### Trecho da página
'''

Professores, coordenadores de curso e dirigentes de centros acadêmicos das instituições de ensino da Capital e do interior elencaram propostas para criação e revalidação de novos cursos, além de melhorias na grade curricular, na estrutura física e no corpo docente.

O presidente da OAB/MS (Mato Grosso do Sul), Júlio Cesar Rodrigues, afirmou que em até 10 dias a entidade deve elaborar uma carta de propostas para compor o acordo de cooperação entre o MEC (Ministério da Educação) e o Conselho Federal da OAB. No documento, novas diretrizes para os cursos de graduação e pós-graduação em Direito no país serão indicadas.

Desde março de 2013, quando o MEC solicitou que a OAB sugerisse medidas de melhorias no ensino, a o Conselho Federal da entidade deu início a uma série de audiências públicas por todo país. Os estados de Sergipe, Amazonas, Maranhão, São Paulo, Rio Grande do Sul, Pernambuco e Bahia já passaram pela consulta.

'''

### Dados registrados
'''

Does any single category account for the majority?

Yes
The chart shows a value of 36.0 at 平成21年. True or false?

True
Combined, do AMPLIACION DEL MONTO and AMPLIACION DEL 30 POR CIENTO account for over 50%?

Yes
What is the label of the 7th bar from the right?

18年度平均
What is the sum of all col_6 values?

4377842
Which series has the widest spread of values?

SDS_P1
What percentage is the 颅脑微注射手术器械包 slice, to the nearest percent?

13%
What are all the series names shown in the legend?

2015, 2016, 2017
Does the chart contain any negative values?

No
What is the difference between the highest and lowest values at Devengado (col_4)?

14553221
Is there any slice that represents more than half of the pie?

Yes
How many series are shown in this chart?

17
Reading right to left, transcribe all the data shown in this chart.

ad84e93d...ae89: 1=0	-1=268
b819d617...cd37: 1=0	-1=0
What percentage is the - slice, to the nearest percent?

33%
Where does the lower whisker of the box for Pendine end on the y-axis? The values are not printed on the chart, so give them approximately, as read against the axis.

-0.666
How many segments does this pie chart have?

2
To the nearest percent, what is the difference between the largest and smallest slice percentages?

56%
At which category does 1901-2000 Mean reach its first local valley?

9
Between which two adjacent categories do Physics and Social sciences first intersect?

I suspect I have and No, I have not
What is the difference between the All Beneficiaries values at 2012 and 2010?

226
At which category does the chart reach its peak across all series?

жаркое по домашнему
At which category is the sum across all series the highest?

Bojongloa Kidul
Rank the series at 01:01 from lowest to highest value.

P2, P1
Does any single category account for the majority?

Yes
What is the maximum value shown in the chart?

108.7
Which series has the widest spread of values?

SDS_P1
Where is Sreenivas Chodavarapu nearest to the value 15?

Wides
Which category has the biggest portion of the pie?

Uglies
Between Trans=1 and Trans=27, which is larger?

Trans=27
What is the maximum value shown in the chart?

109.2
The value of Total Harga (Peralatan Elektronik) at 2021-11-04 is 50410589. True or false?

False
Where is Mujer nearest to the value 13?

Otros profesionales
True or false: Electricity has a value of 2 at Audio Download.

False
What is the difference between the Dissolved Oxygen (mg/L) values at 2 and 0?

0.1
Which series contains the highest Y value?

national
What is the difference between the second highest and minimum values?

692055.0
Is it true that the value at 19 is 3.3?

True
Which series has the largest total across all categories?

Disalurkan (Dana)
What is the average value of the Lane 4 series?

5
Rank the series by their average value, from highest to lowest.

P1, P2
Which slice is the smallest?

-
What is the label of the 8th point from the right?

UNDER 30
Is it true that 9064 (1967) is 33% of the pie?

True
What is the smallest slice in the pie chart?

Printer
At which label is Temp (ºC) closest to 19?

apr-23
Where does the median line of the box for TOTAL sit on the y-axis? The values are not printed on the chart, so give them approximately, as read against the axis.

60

'''

### Como resolver
Pode editar o texto sobre o ensino de Direito, de "O presidente da" a "passaram pela consulta.", trocando "audiências públicas" por "consultas públicas"?

### Resposta escrita
O presidente da OAB/MS (Mato Grosso do Sul), Júlio Cesar Rodrigues, afirmou que em até 10 dias a entidade deve elaborar uma carta de propostas para compor o acordo de cooperação entre o MEC (Ministério da Educação) e o Conselho Federal da OAB. No documento, novas diretrizes para os cursos de graduação e pós-graduação em Direito no país serão indicadas.

Desde março de 2013, quando o MEC solicitou que a OAB sugerisse medidas de melhorias no ensino, a o Conselho Federal da entidade deu início a uma série de consultas públicas por todo país. Os estados de Sergipe, Amazonas, Maranhão, São Paulo, Rio Grande do Sul, Pernambuco e Bahia já passaram pela consulta.